How did we go from the miseries of the past to our current expectation of long and healthy lives? “Most people credit medical advances,” says David Jones, a medical historian at Harvard—“but most historians would not.” One problem is the timing. Most of the effective medical treatments we recognize as saving our lives today have been available only since World War II: antibiotics, chemotherapy, drugs to treat high blood pressure. But the steepest increase in life expectancy occurred from the late 1800s to the mid-1900s. Even some dramatically successful medical treatments such as insulin for diabetics have kept individual people alive—send in those #NotDeadYet stories!—but haven’t necessarily had a population-level impact on average lifespan. We’ll examine the second half of the 20th century in a later story, but for now let’s look at the bigger early drivers of the doubled lifespan.
The credit largely goes to a wide range of public health advances, broadly defined, some of which were explicitly aimed at preventing disease, others of which did so only incidentally. “There was a whole suite of things that occurred simultaneously,” says S. Jay Olshansky, a longevity researcher at the University of Illinois, Chicago.
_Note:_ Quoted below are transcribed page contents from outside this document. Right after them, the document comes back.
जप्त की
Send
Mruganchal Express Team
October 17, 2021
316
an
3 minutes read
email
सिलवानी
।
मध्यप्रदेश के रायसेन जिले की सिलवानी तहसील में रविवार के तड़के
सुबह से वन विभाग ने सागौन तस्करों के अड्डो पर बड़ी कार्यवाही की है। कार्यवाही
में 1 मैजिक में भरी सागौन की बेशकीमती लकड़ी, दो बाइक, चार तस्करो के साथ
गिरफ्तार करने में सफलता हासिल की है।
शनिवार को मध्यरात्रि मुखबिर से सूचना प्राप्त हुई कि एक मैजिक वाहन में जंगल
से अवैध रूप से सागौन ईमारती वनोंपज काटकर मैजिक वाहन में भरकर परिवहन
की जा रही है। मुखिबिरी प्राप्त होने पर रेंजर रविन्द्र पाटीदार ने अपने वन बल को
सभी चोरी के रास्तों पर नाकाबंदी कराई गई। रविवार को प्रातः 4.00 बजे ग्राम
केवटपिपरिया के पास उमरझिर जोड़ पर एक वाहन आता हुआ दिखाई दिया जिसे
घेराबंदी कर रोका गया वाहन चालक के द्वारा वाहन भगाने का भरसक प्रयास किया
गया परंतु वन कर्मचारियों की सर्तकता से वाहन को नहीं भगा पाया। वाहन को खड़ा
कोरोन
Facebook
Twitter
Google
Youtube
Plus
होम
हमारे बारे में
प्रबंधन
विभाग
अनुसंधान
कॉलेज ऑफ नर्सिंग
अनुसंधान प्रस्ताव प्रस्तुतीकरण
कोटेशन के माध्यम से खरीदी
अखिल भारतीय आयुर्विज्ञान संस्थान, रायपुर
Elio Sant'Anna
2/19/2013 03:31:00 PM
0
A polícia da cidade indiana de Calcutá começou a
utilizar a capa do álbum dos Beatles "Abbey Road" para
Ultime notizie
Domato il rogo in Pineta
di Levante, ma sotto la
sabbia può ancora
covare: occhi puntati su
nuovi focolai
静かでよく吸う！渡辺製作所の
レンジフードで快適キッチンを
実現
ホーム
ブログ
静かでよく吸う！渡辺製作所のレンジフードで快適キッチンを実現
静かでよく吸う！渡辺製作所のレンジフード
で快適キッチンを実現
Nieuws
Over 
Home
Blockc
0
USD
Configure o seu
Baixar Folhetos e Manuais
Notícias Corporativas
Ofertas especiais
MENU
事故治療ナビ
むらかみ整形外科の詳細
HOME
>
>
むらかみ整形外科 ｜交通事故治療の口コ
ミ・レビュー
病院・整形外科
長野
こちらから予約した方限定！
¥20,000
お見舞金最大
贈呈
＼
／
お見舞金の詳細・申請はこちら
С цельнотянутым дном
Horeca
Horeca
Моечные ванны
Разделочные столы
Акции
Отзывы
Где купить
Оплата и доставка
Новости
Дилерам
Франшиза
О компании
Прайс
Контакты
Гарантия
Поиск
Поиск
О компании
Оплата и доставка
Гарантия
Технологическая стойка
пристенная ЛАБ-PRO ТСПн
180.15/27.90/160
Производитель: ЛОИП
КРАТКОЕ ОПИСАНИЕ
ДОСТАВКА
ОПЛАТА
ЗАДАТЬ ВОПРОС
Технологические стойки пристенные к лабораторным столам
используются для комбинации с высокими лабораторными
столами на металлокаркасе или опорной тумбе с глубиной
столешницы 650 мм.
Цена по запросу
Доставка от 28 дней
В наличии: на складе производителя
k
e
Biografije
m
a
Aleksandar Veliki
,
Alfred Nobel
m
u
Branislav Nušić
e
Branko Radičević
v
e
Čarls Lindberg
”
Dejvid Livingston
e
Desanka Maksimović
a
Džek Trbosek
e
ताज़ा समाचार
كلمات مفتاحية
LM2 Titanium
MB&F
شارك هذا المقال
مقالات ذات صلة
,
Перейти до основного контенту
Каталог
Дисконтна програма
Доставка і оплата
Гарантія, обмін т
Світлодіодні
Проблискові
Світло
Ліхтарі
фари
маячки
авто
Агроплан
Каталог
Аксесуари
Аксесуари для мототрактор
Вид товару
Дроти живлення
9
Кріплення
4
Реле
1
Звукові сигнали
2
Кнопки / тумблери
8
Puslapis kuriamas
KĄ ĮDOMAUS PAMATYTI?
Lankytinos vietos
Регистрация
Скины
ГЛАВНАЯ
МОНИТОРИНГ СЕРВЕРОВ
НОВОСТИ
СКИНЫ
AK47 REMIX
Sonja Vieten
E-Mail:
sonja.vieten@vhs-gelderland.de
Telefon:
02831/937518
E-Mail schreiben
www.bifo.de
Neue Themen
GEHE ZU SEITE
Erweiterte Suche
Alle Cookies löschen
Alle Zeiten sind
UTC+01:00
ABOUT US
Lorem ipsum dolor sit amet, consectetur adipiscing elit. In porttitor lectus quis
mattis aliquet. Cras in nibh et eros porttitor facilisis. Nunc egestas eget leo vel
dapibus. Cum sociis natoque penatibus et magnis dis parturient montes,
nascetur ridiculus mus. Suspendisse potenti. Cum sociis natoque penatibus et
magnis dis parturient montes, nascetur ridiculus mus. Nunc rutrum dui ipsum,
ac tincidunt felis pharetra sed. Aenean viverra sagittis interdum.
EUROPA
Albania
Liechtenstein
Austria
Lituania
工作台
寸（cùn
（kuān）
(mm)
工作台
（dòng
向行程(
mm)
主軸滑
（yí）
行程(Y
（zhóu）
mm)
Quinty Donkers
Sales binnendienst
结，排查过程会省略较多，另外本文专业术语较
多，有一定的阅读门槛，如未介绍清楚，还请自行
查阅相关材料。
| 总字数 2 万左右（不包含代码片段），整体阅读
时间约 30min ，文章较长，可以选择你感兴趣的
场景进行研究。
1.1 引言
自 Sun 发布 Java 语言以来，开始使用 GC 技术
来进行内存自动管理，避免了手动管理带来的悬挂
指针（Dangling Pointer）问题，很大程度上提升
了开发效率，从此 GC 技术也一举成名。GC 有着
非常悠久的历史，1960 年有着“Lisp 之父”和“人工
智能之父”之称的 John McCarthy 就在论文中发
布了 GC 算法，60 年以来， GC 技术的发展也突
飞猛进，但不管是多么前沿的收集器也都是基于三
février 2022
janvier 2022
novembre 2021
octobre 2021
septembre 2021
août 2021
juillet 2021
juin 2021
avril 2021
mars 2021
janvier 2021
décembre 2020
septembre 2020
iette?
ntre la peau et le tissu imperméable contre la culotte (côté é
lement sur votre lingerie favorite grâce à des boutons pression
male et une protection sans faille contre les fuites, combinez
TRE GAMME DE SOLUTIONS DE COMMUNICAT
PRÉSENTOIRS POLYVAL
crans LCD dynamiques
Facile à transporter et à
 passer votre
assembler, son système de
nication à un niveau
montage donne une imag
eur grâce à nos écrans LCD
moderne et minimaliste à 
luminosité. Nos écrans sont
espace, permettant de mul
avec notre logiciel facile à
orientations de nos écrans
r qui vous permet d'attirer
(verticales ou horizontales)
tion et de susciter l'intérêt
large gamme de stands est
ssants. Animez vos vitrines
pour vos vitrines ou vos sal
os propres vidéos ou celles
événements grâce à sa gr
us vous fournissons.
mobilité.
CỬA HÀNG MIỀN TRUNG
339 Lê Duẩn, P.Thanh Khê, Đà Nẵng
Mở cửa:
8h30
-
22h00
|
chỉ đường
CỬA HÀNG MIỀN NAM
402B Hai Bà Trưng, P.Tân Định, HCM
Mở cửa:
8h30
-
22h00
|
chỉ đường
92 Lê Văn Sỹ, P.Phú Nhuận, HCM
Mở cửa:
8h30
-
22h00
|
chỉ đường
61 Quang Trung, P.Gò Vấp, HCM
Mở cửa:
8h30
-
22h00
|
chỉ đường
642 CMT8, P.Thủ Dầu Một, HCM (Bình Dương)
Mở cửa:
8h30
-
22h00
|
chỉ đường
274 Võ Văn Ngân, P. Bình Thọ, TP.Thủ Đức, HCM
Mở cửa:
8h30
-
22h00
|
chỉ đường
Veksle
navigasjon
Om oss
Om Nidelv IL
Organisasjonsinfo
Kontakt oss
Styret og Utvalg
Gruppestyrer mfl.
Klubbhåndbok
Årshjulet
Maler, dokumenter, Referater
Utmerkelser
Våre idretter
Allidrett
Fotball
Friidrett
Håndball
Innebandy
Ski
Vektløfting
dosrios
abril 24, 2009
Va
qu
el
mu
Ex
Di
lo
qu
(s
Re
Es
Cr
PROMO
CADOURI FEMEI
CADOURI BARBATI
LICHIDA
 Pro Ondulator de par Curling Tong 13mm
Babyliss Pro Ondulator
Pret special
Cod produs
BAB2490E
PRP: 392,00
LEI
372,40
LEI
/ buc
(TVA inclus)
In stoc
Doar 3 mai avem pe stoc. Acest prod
Mathematically, the interventions that saved infants and children from dying of communicable disease had the greatest impact on lifespan. (During a particularly awful plague in Europe, James Riley points out in Rising Life Expectancy: A Global History, the average life expectancy could temporarily drop by five years.) And until the early 20th century, the most common age of death was in infancy.
Clean water may be the biggest lifesaver in history. Some historians attribute one-half of the overall reduction in mortality, two-thirds of the reduction in child mortality, and three-fourths of the reduction in infant mortality to clean water. In 1854, John Snow traced a cholera outbreak in London to a water pump next to a leaky sewer, and some of the big public works projects of the late 1900s involved separating clean water from dirty. Cities ran water through sand and gravel to physically trap filth, and when that didn’t work (germs are awfully small) they started chlorinating water.